La suite de ce texte, qui est arrivé entre mes mains de manière fortuite, à propos d'un territoire dont personne ne parle jamais.
Отношения между народом Абхазии и Грузинской Церковю не могут быить названы дружественным и братскими. Причиной тому послужило то, что с 1918 г. и до настоящего времени Грузинская Церковь всегда подерживала националистическую политику властей Грузии в отношении абхазов и других народов, проживающих на территории Абхазии.
Ma traduction :
On ne peut qualifier d'amicales ni de fraternelles les relations entre le peuple d'Abkhazie et l'Eglise géorgienne. La raison en est que depuis 1918 et jusqu'à ce jour, l'Eglise géorgienne a toujours appuyé la politique nationaliste du pouvoir géorgien à l'égard des Abkhazes et des autres peuples qui vivent sur le territoire de l'Abkhazie.
Mon commentaire:
La Géorgie a été conquise par l'Armée rouge du 15 février au 17 mars 1921 et n'a recouvré sa souveraineté qu'au bout de sept décennies, le 9 avril 1991. L'URSS n'était pas un vrai Etat fédéral comme la Suisse ou les Etats-Unis d'Amérique, mais un Etat centralisé sous les apparences d'une fédération. Sauf que l'apparence est devenue la réalité lors de l'éclatement de l'Union en 1991 et que des frontières internes qui n'avaient aucune réalité sont devenues des frontières internationales: quand, en 1954, le pouvoir soviétique a offert la Crimée à la république socialiste soviétique d'Ukraine à l'occasion du tricentenaire du traité de Pereïaslav, nul ne pouvait prévoir les conséquences tragiques qu'aurait cette décision, puisque, bien entendu, aux yeux des dirigeants soviétiques, le droit de sécession des républiques constitutives de l'URSS, prévu à l'article 17 de la Constitution soviétique de 1936 (et maintenu à l'article 72 de la Constitution de 1977) n'était pas destiné à avoir plus de réalité que la liberté de culte (article 124) ou la liberté de la presse (article 125)...

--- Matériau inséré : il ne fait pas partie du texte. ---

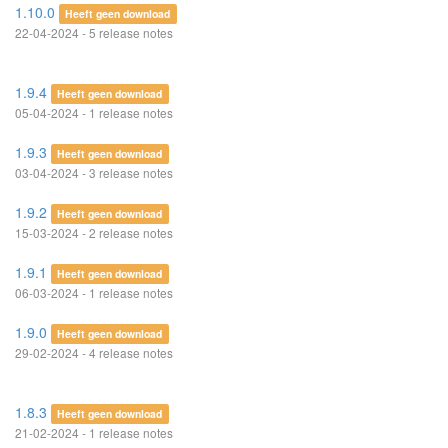
1.10.0
Heeft geen download
22-04-2024 - 5 release notes
1.9.4
Heeft geen download
05-04-2024 - 1 release notes
1.9.3
Heeft geen download
03-04-2024 - 3 release notes
1.9.2
Heeft geen download
15-03-2024 - 2 release notes
1.9.1
Heeft geen download
06-03-2024 - 1 release notes
1.9.0
Heeft geen download
29-02-2024 - 4 release notes
1.8.3
Heeft geen download
21-02-2024 - 1 release notes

Au demeurant, c'est bien l'article 25 de la Constitution soviétique de 1936 qui faisait de la république socialiste soviétique autonome d'Abkhazie une partie intégrante de la république socialiste soviétique de Géorgie.
En d'autres termes, à mes yeux, ce que la IIe Assemblée clérico-laïque de la sainte Métropole d'Abkhazie réunie au Nouvel-Athos oublie dans son adresse du 15 mai 2016 au patriarche œcuménique de Constantinople et au grand et saint Concile de l'Eglise orthodoxe, c'est que, pendant les sept décennies qui vont de 1921 à 1991, le pouvoir géorgien n'a strictement eu que la marge de manœuvre que le Centre a bien voulu lui accorder.
Quant à l'Eglise orthodoxe géorgienne, elle a connu les mêmes vicissitudes que l'Eglise orthodoxe russe, le catholicos Ambroise ayant connu la prison entre 1923 et 1927 et les persécutions n'ayant pas été moins intenses en Transcaucasie que dans le reste de l'URSS. (Françoise Thom, dans sa biographie de Beria, indique toutefois que celui-ci s'était assuré qu'une église restât ouverte à Tbilissi pour permettre à sa mère de venir y prier.) Je vois donc mal quel appui l'Eglise orthodoxe de Géorgie aurait pu donner à un quelconque pouvoir politique en 1923, ou en 1937, ou en 1959.
Là encore, lorsque le Centre est intervenu pour amener le patriarcat de Moscou et le patriarcat de Géorgie à délimiter leur territoire canonique en 1943, c'est uniquement parce que le pouvoir soviétique était amené à rétablir, au moins formellement, un semblant d'organisation ecclésiastique pour encourager l'ardeur au combat de la population et pour se donner à peu de frais une image de libéralisme aux yeux de ses alliés anglo-saxons. L'Eglise apostolique arménienne a d'ailleurs été ressuscitée, au même moment et dans les mêmes conditions que les deux Eglises orthodoxes locales, parce que tel était l'intérêt de Staline et de son équipe à ce moment-là, et en attendant de nouvelles persécutions.
(Il y a quand même eu un relâchement de la persécution religieuse pendant quelques années. Dans
l'Archipel du Goulag, Soljenitsyne rapporte qu'en 1947, on a commencé à libérer les prêtres orthodoxes qui étaient encore détenus dans les camps de concentration... à condition que quelqu'un les ait réclamés. Cf. Alexandre Soljenitsyne, Архипелаг ГУЛАГ, Eksmo, Moscou 2019 [1re édition YMCA-Press, Paris 1973], page 67.)
Là encore, c'est parce que le pouvoir soviétique y voyait son intérêt que le patriarcat de Géorgie a été admis à avoir un territoire canonique distinct de celui du patriarcat de Moscou, alors que le patriarcat de Roumanie n'a pas pu maintenir sa juridiction sur les territoires annexés par l'Union soviétique, sans parler du sort réservé à l'Eglise orthodoxe ukrainienne autocéphale.
C'est donc le Centre, et non la Géorgie, qui a décidé, en 1938, d'imposer l'alphabet géorgien pour écrire la langue abkhaze, après une brève latinisation (1919-1938) et avant que le cyrillique ne soit rétabli en 1954,de même que c'est bien la Constitution voulue par le Centre qui proclamait l'appartenance de l'Abkhazie à la Géorgie.
Ceci constitue mon point de vue en tant qu'observateur extérieur. Ce qui rend l'adresse des Abkhazes au patriarcat de Constantinople si intéressante, et la raison pour laquelle je pense qu'il fallait traduire ce document, c'est précisément qu'ils ont un point de vue complètement différent et qu'ils considèrent que la république socialiste soviétique de Géorgie a pu poursuivre, à leurs dépens, ses propres intérêts plutôt que ceux du Centre.